▶ **Assignment**
Write out every record below exactly as it stands, leaving the pictures out.

(Beginning of Provided information)

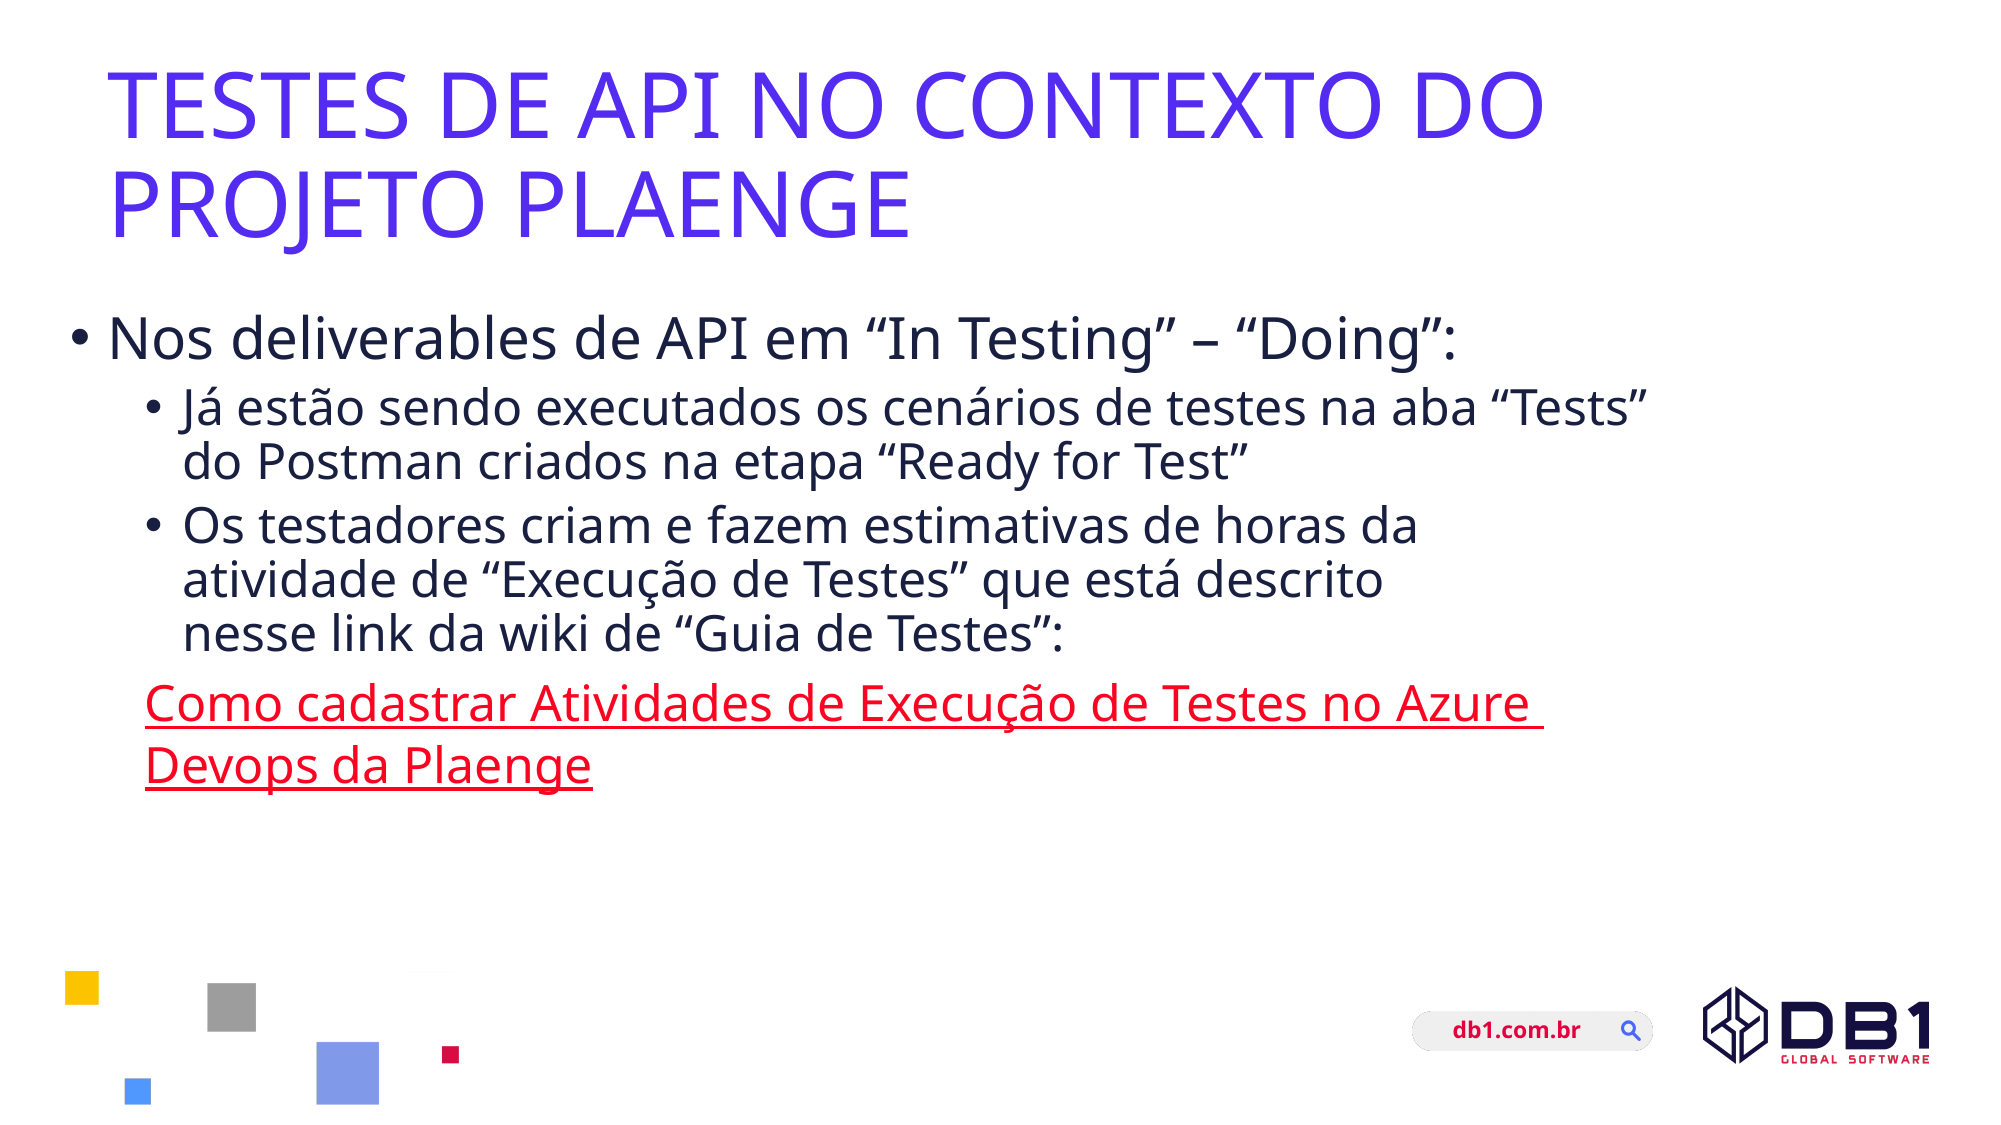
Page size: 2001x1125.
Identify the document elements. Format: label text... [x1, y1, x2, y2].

picture [65, 1075, 459, 1125]
list Nos deliverables de API em “In Testing” – “Doing”: Já estão sendo executados os cenários de testes na aba “Tests” do Postman criados na etapa “Ready for Test” Os testadores criam e fazem estimativas de horas da atividade de “Execução de Testes” que está descrito nesse link da wiki de “Guia de Testes”: Como cadastrar Atividades de Execução de Testes no Azure Devops da Plaenge [54, 210, 1941, 1075]
title TESTES DE API NO CONTEXTO DO PROJETO PLAENGE [92, 51, 1818, 210]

(End of Provided information)

▶ **Result of this task**
Page size: 2001x1125.
Identify the document elements. Format: label text... [x1, y1, x2, y2].

picture [65, 1075, 459, 1125]
list Nos deliverables de API em “In Testing” – “Doing”: Já estão sendo executados os cenários de testes na aba “Tests” do Postman criados na etapa “Ready for Test” Os testadores criam e fazem estimativas de horas da atividade de “Execução de Testes” que está descrito nesse link da wiki de “Guia de Testes”: Como cadastrar Atividades de Execução de Testes no Azure Devops da Plaenge [54, 210, 1941, 1075]
title TESTES DE API NO CONTEXTO DO PROJETO PLAENGE [92, 51, 1818, 210]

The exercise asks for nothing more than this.